I know right now that completeness implies decidability of a theory, but the question is essentially the converse of this:
Given an arbitrary formal theory that is somehow decidable by a Turing Machines, in the sense that for any sentence in the theory, you can decide it’s truth or falsity by some means, can you show that it will inevitably be a complete theory?
If it isn’t universally the case that decidability of a theory implies the completeness of a theory, are there any conditions that are required to have decidability of a theory be equivalent to completeness of a theory?
No. This answer to a related stack-overflow question explains why:
That is to say a first order logic without any predicate or function symbols is decidable. But you can have incomplete theories in such a signature.
Thank you for answering the question quickly, it was nice to know that being decidable wasn’t implying completeness like completeness implied decidability.
Completeness doesn’t imply decidability though? Peano arithmetic is complete and undecidable. Maybe you meant completeness + semidecidability - > decidability?
Peano arithmetic is not complete. I think the claim from my post is correct
except that it misses having a computable set of axioms as a second requirement (which in the post more or less follows from context, though I should still probably add it explicitly)actually nvm I did say this in the post. (See e.g. https://math.stackexchange.com/questions/1280043/every-complete-axiomatizable-theory-is-decidable)Sure, that’s true. I should’ve said the theory of the standard model of Peano arithmetic. That’s complete, undecidable and can’t have a recursive axiom system.
I’m going to ask a new question, different from the old question I asked: Given a halt oracle added to the Turing Machine, that is a magical oracle tape that can solve all problems Turing-reducible to the halting problem, can we nail down the standard interpretation/model of Peano Arithmetic?
The true first-order theory of the standard model of arithmetic has Turing degree 0ω. That is to say, with an oracle for true arithmetic, you could decide the halting problem, but also the halting problem for oracle Turing machines with a halting-problem-for-regular-Turing-machines oracle, and the halting problem for oracle Turing machines with a halting oracle for those oracle Turing machines, and so on for any finite number of iterations. Conversely, if you had an oracle that solves the halting problem for any of these finitely-iterated-halting-problem-oracle Turing machines, you could decide true arithmetic.

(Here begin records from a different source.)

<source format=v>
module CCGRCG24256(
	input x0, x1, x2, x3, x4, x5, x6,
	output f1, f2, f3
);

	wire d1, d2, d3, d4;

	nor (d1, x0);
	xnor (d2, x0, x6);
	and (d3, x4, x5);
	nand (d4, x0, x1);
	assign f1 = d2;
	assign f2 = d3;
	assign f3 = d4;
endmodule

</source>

So the answer is no, even a magical halt oracle cannot compute the true first order theory of the standard model of arithmetic, but there are machines in which you can compute the true first order theory of the standard model of arithmetic.
Correct. Each iteration of the halting problem for oracle Turing machines (called the “Turing jump”) takes you to a new level of relative undecidability, so in particular true arithmetic is strictly harder than the halting problem.

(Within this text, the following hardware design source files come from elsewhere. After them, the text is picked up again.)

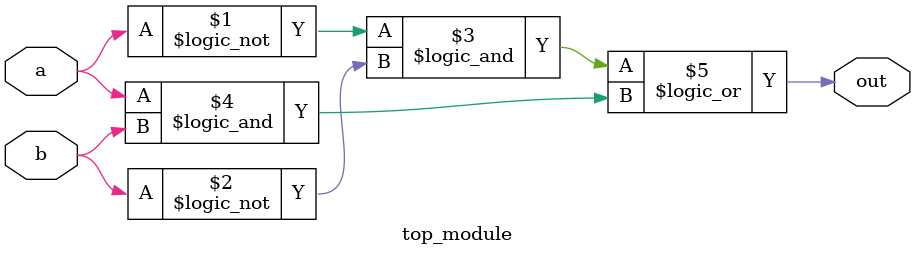
<source format=v>
module top_module( 
    input a, 
    input b, 
    output out );

    assign out = (!a && !b)||(a&&b);
    
endmodule

</source>
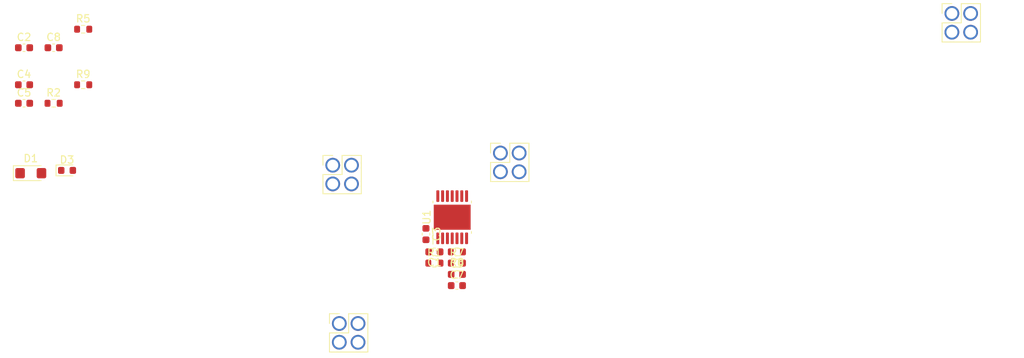
<source format=kicad_pcb>
(kicad_pcb (version 20221018) (generator pcbnew)

  (general
    (thickness 1.6)
  )

  (paper "A4")
  (layers
    (0 "F.Cu" signal)
    (31 "B.Cu" signal)
    (32 "B.Adhes" user "B.Adhesive")
    (33 "F.Adhes" user "F.Adhesive")
    (34 "B.Paste" user)
    (35 "F.Paste" user)
    (36 "B.SilkS" user "B.Silkscreen")
    (37 "F.SilkS" user "F.Silkscreen")
    (38 "B.Mask" user)
    (39 "F.Mask" user)
    (40 "Dwgs.User" user "User.Drawings")
    (41 "Cmts.User" user "User.Comments")
    (42 "Eco1.User" user "User.Eco1")
    (43 "Eco2.User" user "User.Eco2")
    (44 "Edge.Cuts" user)
    (45 "Margin" user)
    (46 "B.CrtYd" user "B.Courtyard")
    (47 "F.CrtYd" user "F.Courtyard")
    (48 "B.Fab" user)
    (49 "F.Fab" user)
    (50 "User.1" user)
    (51 "User.2" user)
    (52 "User.3" user)
    (53 "User.4" user)
    (54 "User.5" user)
    (55 "User.6" user)
    (56 "User.7" user)
    (57 "User.8" user)
    (58 "User.9" user)
  )

  (setup
    (pad_to_mask_clearance 0)
    (pcbplotparams
      (layerselection 0x00010fc_ffffffff)
      (plot_on_all_layers_selection 0x0000000_00000000)
      (disableapertmacros false)
      (usegerberextensions false)
      (usegerberattributes true)
      (usegerberadvancedattributes true)
      (creategerberjobfile true)
      (dashed_line_dash_ratio 12.000000)
      (dashed_line_gap_ratio 3.000000)
      (svgprecision 4)
      (plotframeref false)
      (viasonmask false)
      (mode 1)
      (useauxorigin false)
      (hpglpennumber 1)
      (hpglpenspeed 20)
      (hpglpendiameter 15.000000)
      (dxfpolygonmode true)
      (dxfimperialunits true)
      (dxfusepcbnewfont true)
      (psnegative false)
      (psa4output false)
      (plotreference true)
      (plotvalue true)
      (plotinvisibletext false)
      (sketchpadsonfab false)
      (subtractmaskfromsilk false)
      (outputformat 1)
      (mirror false)
      (drillshape 1)
      (scaleselection 1)
      (outputdirectory "")
    )
  )

  (net 0 "")
  (net 1 "+24V")
  (net 2 "GND")
  (net 3 "Net-(U1-SS)")
  (net 4 "/VCC")
  (net 5 "/SW")
  (net 6 "BST")
  (net 7 "FB")
  (net 8 "Net-(C7-Pad2)")
  (net 9 "/VOUT")
  (net 10 "Net-(D3-A)")
  (net 11 "/LG")
  (net 12 "/HG")
  (net 13 "Net-(U1-RON)")
  (net 14 "ILIM")
  (net 15 "unconnected-(U1-EN-Pad3)")

  (footprint "Resistor_SMD:R_0603_1608Metric" (layer "F.Cu") (at 117.3535 84.275))

  (footprint "Diode_SMD:D_SMF" (layer "F.Cu") (at 110.2485 96.265))

  (footprint "Package_SO:HTSSOP-14-1EP_4.4x5mm_P0.65mm_EP3.4x5mm_Mask3x3.1mm" (layer "F.Cu") (at 167.386 102.235 90))

  (footprint "Resistor_SMD:R_0603_1608Metric" (layer "F.Cu") (at 168.021 106.934 180))

  (footprint "Capacitor_SMD:C_0603_1608Metric" (layer "F.Cu") (at 168.021 111.506))

  (footprint "LED_SMD:LED_0603_1608Metric" (layer "F.Cu") (at 115.1635 95.885))

  (footprint "Capacitor_SMD:C_0603_1608Metric" (layer "F.Cu") (at 113.3435 79.255))

  (footprint "Resistor_SMD:R_0603_1608Metric" (layer "F.Cu") (at 113.3435 86.785))

  (footprint "Resistor_SMD:R_0603_1608Metric" (layer "F.Cu") (at 117.3535 76.745))

  (footprint "Resistor_SMD:R_0603_1608Metric" (layer "F.Cu") (at 164.973 108.458))

  (footprint "0_RM2023:conn_2x02_2.54" (layer "F.Cu") (at 153.289 117.983))

  (footprint "Resistor_SMD:R_0603_1608Metric" (layer "F.Cu") (at 168.021 108.458))

  (footprint "0_RM2023:conn_2x02_2.54" (layer "F.Cu") (at 236.347 75.946))

  (footprint "0_RM2023:conn_2x02_2.54" (layer "F.Cu") (at 152.4 96.52))

  (footprint "Capacitor_SMD:C_0603_1608Metric" (layer "F.Cu") (at 109.3335 84.275))

  (footprint "Capacitor_SMD:C_0603_1608Metric" (layer "F.Cu") (at 168.021 109.982))

  (footprint "Capacitor_SMD:C_0603_1608Metric" (layer "F.Cu") (at 109.3335 79.255))

  (footprint "Capacitor_SMD:C_0603_1608Metric" (layer "F.Cu") (at 164.973 106.934 180))

  (footprint "0_RM2023:conn_2x02_2.54" (layer "F.Cu") (at 175.133 94.869))

  (footprint "Capacitor_SMD:C_0603_1608Metric" (layer "F.Cu") (at 109.3335 86.785))

  (footprint "Capacitor_SMD:C_0603_1608Metric" (layer "F.Cu") (at 163.83 104.521 -90))

)

</source>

Your post is below, so anyone else can follow this conversation if necessary.
https://www.lesswrong.com/posts/Tb4mJWh3FYGRyid6C/understanding-goedel-s-incompleteness-theorem
Sort of, though I was thinking of this quote from Rafael Harth’s post below:
I was trying to think of an answer to how this could work, or alternatively how this couldn’t work.
Based off that passage, I don’t see Rafael Harth’s argument works either.